By Cecilia Nasmith/Today’s Northumberland
A local initiative will be part of the festivities Sunday at Toronto’s Word On The Street festival, representing Cobourg’s Poetchry project Picnic On Poetry.
This project came to council last year through a presentation by Wally Keeler, the idea being to etch poetry on the picnic tables the town deploys in its parks and waterfronts each summer.
For Word On The Street on Sept. 28, poetry by Cobourg and Toronto poets will be on the table that will be unveiled downtown in Pecaut Sqauare (the northeast corner of the overall playground, Keeler said, in the food court).
Cobourg will also be represented by Mayor Lucas Cleveland.
Cobourg poets represented in the project include Keeler, Antony DiNardo, Kim Aubrey, Kate Hoogendam, Marie-Lynn Hammond, and Kate Rogers, as well as two Poet Laureate Emeriti – Ted Amsden (2011-2018) and Jessica Outram (2019-2022).
Toronto poets include Kate Marshall-Flaherty, Jim Johnstone, Robert Priest and Jennifer Hosein, as well as current Poet Laureate Lillian Allen. In addition, Iranian-Canadian poet Banoo Zan is represented.
“The festival organizers were quite impressed with the poets that have their poems on the table,” Keeler said.
“It is a good cross-section of creme de la creme poets.”
A press release issued in conjunction with the news describes Picnic On Poetry as a collaborative project between Poetchry and the town, using laser technology for the etching. Sixteen such tables were part of summer 2025, “ranging from nature poems, women’s poems, Canadian canon poets, student poems, peace poems and poems from the disabled community etched onto an accessible table that now resides in the Cobourg Ecology Garden.”
While other art forms have galleries, concert halls and other venues, poetry “all too often resides on neglected library shelves, overlooked in favour of mysteries, cookbooks, history, biography.
Performatively, poetry is relegated to poetry readings, often in back bars, attended mostly by ambitious poets.”
Picnic On Poetry put poetry where people play, eat and relax, accessible to all.
It’s an idea that could be run with in a variety of interesting ways – a showcase of a publisher’s poets on a table in their lunchroom, a bar dedicating a table to bawdy limericks, a school spotlighting its students’ work.
“Each Parliamentary Poet Laureate should have their own poetry etched onto a picnic tabletop and distributed throughout the nation’s national park system. The Province of Ontario could commission a table for each of Ontario’s Poets Laureate and distribute them in Provincial Parks,” the bulletin suggested.

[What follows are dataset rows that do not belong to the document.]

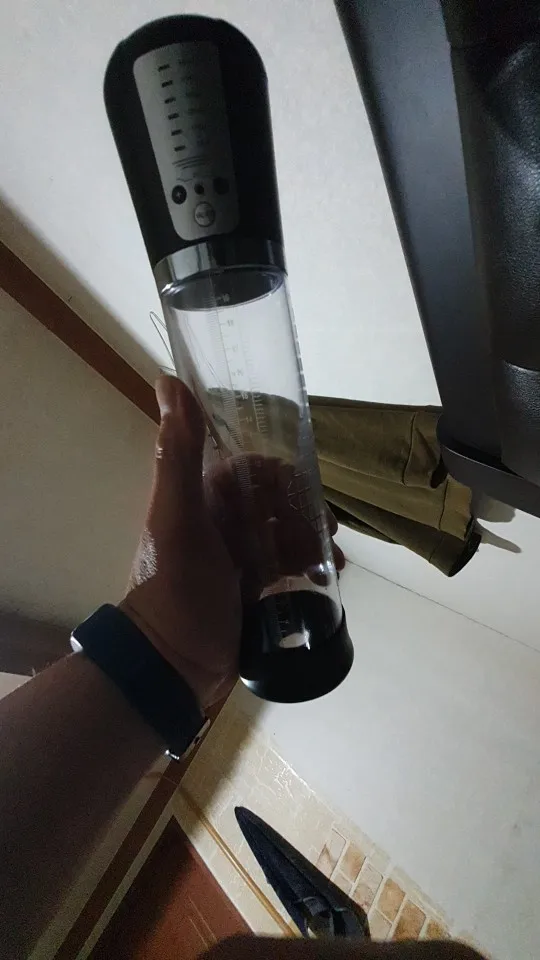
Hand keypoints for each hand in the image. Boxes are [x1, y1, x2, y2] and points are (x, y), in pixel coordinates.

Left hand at [121, 376, 344, 707]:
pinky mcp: (250, 591)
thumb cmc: (175, 588)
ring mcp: (234, 559)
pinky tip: (327, 577)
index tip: (302, 490)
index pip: (247, 469)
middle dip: (302, 509)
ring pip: (283, 533)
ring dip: (311, 538)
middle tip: (328, 530)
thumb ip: (176, 452)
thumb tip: (168, 379)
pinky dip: (309, 567)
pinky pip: (286, 567)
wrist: (172, 665)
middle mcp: (217, 524)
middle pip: (272, 501)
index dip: (277, 474)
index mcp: (198, 500)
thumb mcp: (177, 518)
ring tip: (333, 560)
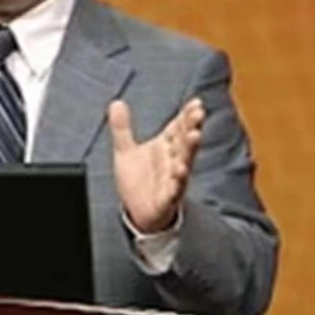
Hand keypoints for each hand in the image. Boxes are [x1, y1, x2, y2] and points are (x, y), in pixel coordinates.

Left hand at [109, 98, 204, 233]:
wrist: (138, 212)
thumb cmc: (138, 180)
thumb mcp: (125, 151)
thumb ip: (122, 128)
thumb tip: (116, 102)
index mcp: (165, 147)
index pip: (178, 127)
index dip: (186, 115)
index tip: (196, 102)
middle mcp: (172, 160)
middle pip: (184, 141)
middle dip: (191, 126)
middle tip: (198, 113)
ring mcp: (172, 179)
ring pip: (184, 162)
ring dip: (190, 149)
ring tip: (195, 135)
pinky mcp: (167, 198)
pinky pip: (175, 189)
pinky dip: (178, 180)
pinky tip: (180, 171)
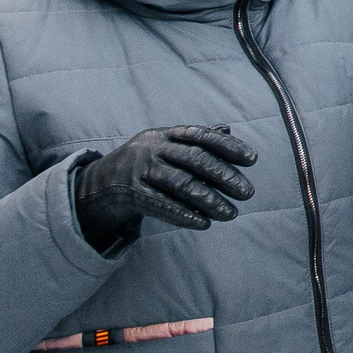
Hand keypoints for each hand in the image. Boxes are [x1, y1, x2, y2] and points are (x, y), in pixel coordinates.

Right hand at [73, 125, 258, 252]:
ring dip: (209, 200)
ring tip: (231, 213)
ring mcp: (141, 171)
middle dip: (224, 176)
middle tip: (247, 193)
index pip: (201, 136)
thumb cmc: (146, 161)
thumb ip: (196, 139)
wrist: (100, 182)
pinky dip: (184, 214)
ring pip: (180, 184)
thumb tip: (227, 130)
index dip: (228, 146)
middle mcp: (153, 149)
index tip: (252, 159)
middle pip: (195, 160)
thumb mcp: (166, 145)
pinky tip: (204, 222)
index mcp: (166, 134)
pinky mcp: (132, 194)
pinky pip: (161, 205)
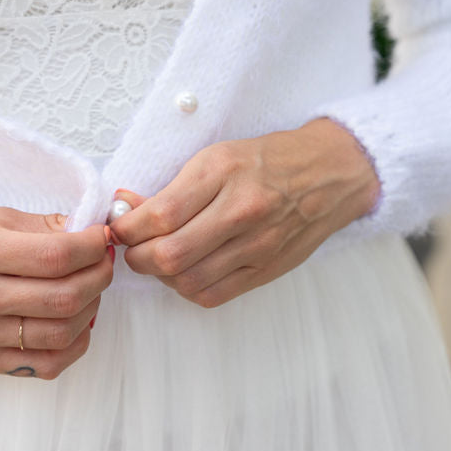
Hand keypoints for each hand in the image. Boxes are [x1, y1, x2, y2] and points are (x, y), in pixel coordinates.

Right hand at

And for communities that do have Poets Laureate, what better venue than the picnic tables their people enjoy as a vehicle to introduce art and literature into everyday public spaces to “spark curiosity, inspire creativity and foster a deeper appreciation for language and local culture.
“Poetry, especially if it reflects local history, values or voices, strengthens a sense of place and pride. It can celebrate community stories or highlight local poets, creating a unique identity for the area.”